Apparently, the red T-shirt in question meant an awful lot to the Payne brothers.
Wesley wanted to wear it, and had it in his hands, as did Landry.
It is unclear if either of them wore it on the way to see the doctor when Wesley had to get stitches on the back of his head around the age of 5 after one of their numerous dust ups, but the toughness and competition wrought from such a young age is serving the Mountain Pointe duo well now as the Pride (3-4) travel to Yuma Kofa (1-6) tonight.
"They are real football players and they are physical," Pride coach Norris Vaughan said. "They can play anywhere on the field. They will hit you. They have a toughness and physicalness that we are looking for in our players."
Landry, a 5-foot-9, 157-pound junior, started the year as a cornerback and moved to linebacker when injuries decimated the depth, and is now seeing time in the backfield as well as a lead blocker with the task of taking on a linebacker on every running play.
Wesley, a 5-foot-9, 179-pound sophomore, is now starting at linebacker and getting more and more responsibility carrying the ball to rank third on the team after playing on the freshmen squad last year.
"They are competitors," Pride defensive coordinator Jeff Decker said. "They are all over the field and around the ball. They are just tough kids and I am sure growing up together, and trying to outdo each other all of the time, helped mold their attitudes."
The tandem are known to still let the friction of competition between them boil over today. Maybe not as much when they shared a bedroom growing up in Mesa, but the rivalry is still there.
"We are still battling and he's a hothead," Wesley said. "Ask anyone on the team. We have to be separated in the locker room, but it never lasts."
Landry, who led the junior varsity in rushing last season, said their relationship is no different than when they were battling over who got to wear the infamous red shirt.
"We've always fought a lot and it's no different," he said. "It's about competition. We had to earn everything we wanted because we always wanted to do the same thing.
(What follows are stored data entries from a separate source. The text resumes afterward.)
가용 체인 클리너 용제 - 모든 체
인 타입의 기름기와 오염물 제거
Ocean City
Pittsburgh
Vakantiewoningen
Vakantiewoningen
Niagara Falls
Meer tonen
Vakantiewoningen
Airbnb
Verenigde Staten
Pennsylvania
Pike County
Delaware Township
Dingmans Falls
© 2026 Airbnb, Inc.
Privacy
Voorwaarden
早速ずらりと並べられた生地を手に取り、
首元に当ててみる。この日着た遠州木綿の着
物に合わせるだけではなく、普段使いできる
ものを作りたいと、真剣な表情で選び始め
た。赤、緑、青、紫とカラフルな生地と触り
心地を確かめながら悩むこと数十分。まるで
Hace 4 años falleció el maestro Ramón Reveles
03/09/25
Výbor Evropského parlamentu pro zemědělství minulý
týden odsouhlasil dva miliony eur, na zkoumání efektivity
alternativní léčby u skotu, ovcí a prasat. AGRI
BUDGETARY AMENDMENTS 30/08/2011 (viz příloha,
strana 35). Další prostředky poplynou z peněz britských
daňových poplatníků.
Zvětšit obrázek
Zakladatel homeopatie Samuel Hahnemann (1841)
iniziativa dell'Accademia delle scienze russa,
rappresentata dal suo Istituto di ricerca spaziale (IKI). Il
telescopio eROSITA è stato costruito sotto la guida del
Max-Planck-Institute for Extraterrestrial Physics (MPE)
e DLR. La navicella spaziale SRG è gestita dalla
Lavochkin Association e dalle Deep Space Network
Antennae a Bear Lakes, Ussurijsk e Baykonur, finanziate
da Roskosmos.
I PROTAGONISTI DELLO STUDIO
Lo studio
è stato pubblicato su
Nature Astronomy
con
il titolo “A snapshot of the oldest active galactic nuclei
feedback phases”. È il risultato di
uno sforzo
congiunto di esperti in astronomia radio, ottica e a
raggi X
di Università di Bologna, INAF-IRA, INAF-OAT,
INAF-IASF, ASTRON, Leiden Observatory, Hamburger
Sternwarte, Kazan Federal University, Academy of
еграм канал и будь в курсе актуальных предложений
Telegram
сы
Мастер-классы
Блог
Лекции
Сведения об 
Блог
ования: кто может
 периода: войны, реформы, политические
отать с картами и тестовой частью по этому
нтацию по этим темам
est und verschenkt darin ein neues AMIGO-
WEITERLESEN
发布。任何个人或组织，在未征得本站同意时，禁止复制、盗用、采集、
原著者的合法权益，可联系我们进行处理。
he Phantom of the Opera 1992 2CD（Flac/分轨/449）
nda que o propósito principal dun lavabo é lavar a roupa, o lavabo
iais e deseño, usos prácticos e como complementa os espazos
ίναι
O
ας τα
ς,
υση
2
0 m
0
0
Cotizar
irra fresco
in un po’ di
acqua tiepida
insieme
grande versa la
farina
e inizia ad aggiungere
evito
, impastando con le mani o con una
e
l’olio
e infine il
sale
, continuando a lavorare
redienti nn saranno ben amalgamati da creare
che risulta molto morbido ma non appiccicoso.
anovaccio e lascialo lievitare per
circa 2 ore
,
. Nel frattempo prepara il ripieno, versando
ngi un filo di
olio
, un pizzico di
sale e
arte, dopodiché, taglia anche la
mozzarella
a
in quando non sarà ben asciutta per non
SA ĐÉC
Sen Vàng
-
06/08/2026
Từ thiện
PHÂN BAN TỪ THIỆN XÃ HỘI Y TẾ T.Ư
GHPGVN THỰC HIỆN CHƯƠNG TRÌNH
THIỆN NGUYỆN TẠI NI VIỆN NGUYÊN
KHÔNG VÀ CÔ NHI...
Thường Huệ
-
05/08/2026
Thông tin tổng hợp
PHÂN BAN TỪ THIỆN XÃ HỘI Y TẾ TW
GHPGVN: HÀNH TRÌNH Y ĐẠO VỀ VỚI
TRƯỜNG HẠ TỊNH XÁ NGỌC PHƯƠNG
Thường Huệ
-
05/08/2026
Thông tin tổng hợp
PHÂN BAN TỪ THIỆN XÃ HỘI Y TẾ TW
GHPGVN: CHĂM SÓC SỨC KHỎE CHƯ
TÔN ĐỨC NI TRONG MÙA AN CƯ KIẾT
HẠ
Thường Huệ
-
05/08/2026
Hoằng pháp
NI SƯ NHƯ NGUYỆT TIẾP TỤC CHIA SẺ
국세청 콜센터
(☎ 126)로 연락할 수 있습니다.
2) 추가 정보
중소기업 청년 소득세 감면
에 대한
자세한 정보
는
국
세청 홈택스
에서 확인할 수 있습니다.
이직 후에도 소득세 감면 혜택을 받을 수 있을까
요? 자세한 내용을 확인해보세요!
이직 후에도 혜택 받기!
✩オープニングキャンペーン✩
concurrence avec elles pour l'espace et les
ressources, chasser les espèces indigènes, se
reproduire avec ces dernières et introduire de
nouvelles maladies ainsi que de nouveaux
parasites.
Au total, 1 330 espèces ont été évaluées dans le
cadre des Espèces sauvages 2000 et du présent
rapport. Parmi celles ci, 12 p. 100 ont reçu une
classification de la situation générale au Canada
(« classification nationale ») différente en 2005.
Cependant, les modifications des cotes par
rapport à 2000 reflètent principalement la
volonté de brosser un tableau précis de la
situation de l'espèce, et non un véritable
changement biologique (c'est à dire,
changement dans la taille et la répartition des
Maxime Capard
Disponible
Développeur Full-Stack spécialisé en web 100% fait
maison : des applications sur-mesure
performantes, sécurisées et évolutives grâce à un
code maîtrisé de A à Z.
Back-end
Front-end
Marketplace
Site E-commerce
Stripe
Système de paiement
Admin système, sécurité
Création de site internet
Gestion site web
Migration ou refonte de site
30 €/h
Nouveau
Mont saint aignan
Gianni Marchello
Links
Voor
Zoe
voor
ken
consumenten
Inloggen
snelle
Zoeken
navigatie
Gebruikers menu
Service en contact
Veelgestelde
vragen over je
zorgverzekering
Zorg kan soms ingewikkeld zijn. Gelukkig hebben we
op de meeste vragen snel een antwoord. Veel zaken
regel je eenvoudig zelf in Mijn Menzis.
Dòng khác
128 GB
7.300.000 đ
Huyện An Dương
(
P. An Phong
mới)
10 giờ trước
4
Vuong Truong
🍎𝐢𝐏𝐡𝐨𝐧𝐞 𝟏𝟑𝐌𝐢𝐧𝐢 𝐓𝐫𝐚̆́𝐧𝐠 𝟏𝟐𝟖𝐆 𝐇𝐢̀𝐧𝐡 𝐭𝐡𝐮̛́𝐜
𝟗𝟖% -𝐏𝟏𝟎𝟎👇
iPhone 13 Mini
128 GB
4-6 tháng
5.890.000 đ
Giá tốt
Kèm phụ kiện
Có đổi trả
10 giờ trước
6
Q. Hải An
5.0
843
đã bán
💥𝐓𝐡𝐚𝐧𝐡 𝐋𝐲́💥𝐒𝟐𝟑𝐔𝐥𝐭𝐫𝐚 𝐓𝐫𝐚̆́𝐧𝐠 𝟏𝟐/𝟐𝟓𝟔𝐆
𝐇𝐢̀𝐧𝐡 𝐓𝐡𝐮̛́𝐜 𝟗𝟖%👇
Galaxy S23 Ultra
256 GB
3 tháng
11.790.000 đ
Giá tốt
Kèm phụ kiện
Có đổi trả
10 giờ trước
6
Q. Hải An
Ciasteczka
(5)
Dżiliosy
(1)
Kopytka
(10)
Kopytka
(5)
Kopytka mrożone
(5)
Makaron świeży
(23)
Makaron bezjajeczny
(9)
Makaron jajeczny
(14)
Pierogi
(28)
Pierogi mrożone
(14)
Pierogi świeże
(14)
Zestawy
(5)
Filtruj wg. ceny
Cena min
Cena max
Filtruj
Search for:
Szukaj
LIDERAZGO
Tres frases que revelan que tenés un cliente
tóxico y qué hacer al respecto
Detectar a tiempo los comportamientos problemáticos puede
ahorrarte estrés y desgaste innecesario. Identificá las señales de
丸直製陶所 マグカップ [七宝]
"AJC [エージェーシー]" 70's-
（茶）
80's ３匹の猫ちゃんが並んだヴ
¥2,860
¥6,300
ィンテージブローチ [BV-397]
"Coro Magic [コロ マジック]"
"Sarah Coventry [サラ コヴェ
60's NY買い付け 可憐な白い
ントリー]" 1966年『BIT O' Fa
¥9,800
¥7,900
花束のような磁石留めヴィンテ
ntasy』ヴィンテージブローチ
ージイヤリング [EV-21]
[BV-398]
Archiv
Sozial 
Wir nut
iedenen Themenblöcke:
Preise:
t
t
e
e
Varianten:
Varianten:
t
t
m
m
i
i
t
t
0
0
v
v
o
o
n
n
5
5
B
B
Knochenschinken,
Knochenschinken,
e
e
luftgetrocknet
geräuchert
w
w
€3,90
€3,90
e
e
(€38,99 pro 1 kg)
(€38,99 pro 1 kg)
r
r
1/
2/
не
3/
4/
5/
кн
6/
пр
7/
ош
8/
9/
Now, it's just a brother thing."
One place there are no worries is on the field and the inside the huddle.
"We are always on the same page then," Wesley said. "Football is the one thing we always have in common."
After receiving only seven carries through the first three games, Wesley has had 19 attempts since then, including his fourth touchdown of the year last week against Corona del Sol. Defensively, he was used sparingly to start the year, but then when injuries hit he had 16 tackles against Chandler three weeks ago and 15 against Brophy before seeing limited action last week because of the lopsided score.
"It was a big jump from freshmen and it took awhile to get used to it," he said. "It's coming on now. I got more reps, know the plays better, and getting a good feel for it."
Landry's initial start at the varsity level came in the first game against Hamilton and the Huskies tested him. He finished with 11 tackles and a pass defended. The next week he had his first interception against Mesa. He had good games against Chandler and Brophy, too, as he had 10 tackles combined.
In other words, they are bringing that focused, competitive fire against the opposition instead of each other.
And as they grow together, Vaughan hopes their attitudes catch on with the rest of the players in the program.
"They are playing great, and the reason for it is because they simply want it and go after it," he said. "They are getting quality playing minutes on both sides of the ball as young players. They are only going to get better, and they have the right attitude."